Sheriff finds colour-coding system for meals could have prevented choking death of care home resident
A sheriff has determined that the death of an elderly care home resident who choked on a steak pie after being given the wrong evening meal could have been avoided if the plates on which meals for particular diets were served had been more clearly delineated, such as by labelling or the use of colour coded plates.
About this case:
- Citation:[2026] FAI 12
- Judgment:
- Court:Sheriff Court
- Judge:Sheriff Sheena M Fraser
Robert McPaul died at 5:57pm on 30 March 2018 while a resident of Sir Gabriel Wood’s Mariners’ Home, in consequence of him having served for 10 years in the Merchant Navy, which closed as a care home in 2021. It was noted that the trustees of the home were no longer involved in the operation of any other care home as of February 2021, when the last residents of the home departed.
The inquiry was conducted at Greenock Sheriff Court by Sheriff Sheena Fraser. The public interest was represented by Mr Ul-Hassan, procurator fiscal depute, with Ms McDonald appearing for the Trustees of Sir Gabriel Wood’s Mariners’ Home and Ms Blockley, advocate, for the care worker, BM, who served the meal to Mr McPaul.
Texture D diet
From 1968 to 2021, the home operated as a care home for retired seafarers and provided specialist care to those living with Alzheimer’s disease and Korsakoff’s syndrome as well as a separate facility for those capable of independent living. Following a sharp decline in the number of beneficiaries and added pressure from the pandemic, the home closed in February 2021.
Mr McPaul was admitted to the home in July 2009. Based on his history of choking and of storing food in his mouth, guidance given to the home in December 2017 stated he should receive a Texture D diet, comprising a pre-mashed dysphagia diet. On 30 March 2018, shortly after being given his evening meal, Mr McPaul began to choke, and despite the efforts of staff and ambulance crew to resuscitate him, he died at 5:57pm.

(Keypoint data per instance)

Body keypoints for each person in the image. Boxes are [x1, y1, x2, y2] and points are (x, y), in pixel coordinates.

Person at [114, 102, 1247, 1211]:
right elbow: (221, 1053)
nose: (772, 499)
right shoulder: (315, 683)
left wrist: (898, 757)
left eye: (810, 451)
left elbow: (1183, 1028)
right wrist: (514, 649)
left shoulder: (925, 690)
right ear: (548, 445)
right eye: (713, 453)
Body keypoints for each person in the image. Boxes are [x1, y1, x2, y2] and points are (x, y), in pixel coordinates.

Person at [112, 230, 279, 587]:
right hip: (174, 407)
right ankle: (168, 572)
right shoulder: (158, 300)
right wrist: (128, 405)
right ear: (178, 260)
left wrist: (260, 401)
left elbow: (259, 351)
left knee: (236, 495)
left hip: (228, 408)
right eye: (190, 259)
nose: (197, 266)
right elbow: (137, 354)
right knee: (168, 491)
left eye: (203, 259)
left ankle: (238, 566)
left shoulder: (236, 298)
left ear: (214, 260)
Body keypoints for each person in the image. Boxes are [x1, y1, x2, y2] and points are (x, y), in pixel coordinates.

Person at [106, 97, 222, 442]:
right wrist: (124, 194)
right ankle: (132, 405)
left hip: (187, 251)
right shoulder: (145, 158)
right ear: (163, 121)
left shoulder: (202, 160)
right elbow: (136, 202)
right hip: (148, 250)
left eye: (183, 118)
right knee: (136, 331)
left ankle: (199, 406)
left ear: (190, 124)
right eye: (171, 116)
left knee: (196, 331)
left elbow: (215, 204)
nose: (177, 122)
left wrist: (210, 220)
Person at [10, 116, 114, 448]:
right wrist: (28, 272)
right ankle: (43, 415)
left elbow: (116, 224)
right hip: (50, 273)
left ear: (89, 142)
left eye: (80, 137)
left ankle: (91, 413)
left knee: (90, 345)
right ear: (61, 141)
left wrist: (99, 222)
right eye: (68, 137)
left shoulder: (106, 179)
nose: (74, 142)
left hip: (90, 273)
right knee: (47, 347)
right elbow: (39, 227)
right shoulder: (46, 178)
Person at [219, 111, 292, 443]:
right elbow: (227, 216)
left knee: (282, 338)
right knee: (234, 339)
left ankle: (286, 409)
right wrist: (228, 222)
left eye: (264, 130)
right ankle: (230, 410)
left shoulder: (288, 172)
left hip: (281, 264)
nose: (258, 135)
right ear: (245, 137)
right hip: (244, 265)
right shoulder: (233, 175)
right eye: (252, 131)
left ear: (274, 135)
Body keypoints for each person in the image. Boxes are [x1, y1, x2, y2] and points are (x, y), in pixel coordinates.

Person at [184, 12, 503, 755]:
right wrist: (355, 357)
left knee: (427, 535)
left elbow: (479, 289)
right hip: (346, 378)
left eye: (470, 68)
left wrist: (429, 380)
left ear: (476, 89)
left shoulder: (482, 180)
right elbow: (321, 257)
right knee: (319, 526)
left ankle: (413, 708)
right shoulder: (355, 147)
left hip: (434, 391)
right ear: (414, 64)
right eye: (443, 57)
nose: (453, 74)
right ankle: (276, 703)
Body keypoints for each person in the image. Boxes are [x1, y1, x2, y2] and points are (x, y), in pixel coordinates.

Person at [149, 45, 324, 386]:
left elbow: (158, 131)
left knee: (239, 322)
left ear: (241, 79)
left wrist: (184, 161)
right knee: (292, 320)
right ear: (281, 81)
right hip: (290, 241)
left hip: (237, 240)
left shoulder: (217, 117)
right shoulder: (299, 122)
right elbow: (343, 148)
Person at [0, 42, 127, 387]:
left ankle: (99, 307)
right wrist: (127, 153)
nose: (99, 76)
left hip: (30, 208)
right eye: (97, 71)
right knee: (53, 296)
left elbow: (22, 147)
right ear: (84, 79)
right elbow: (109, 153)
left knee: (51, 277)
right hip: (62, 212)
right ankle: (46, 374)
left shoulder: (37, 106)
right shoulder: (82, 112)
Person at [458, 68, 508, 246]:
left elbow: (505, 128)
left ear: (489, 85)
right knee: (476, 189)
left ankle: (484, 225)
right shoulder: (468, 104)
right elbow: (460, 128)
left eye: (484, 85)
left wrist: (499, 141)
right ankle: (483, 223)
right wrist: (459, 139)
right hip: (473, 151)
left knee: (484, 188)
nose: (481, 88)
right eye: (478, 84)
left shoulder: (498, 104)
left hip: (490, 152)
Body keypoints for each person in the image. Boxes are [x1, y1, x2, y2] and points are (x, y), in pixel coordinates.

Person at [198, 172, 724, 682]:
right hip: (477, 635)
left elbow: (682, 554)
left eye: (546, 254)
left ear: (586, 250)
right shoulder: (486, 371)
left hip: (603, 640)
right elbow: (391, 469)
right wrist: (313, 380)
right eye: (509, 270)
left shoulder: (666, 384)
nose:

→ WHAT YOU NEED TO DO
• 1. Summarize the report on the choking death in two sentences.
• 2. From the report on the choking death, list each person who appeared for a party at the inquiry, together with the party they represented.
• 3. Answer these from the report on the choking death:
(a) At which court was the inquiry conducted?
(b) When was Mr McPaul admitted to the home?
(c) For how many years had Mr McPaul served in the Merchant Navy?

→ RESPONSES
• 1. A sheriff found that the death of care home resident Robert McPaul, who choked on a steak pie after being served the wrong evening meal, could have been avoided if plates for particular diets had been more clearly distinguished, for example by labeling or color-coded plates. Mr McPaul had been placed on a pre-mashed Texture D diet because of his history of choking and of storing food in his mouth, and on 30 March 2018 he began to choke shortly after his evening meal and died at 5:57pm despite resuscitation efforts.

• 2.
- Mr Ul-Hassan, procurator fiscal depute: the public interest
- Ms McDonald: the Trustees of Sir Gabriel Wood's Mariners' Home
- Ms Blockley, advocate: the care worker, BM, who served the meal to Mr McPaul

• 3.
(a) Greenock Sheriff Court
(b) July 2009
(c) 10 years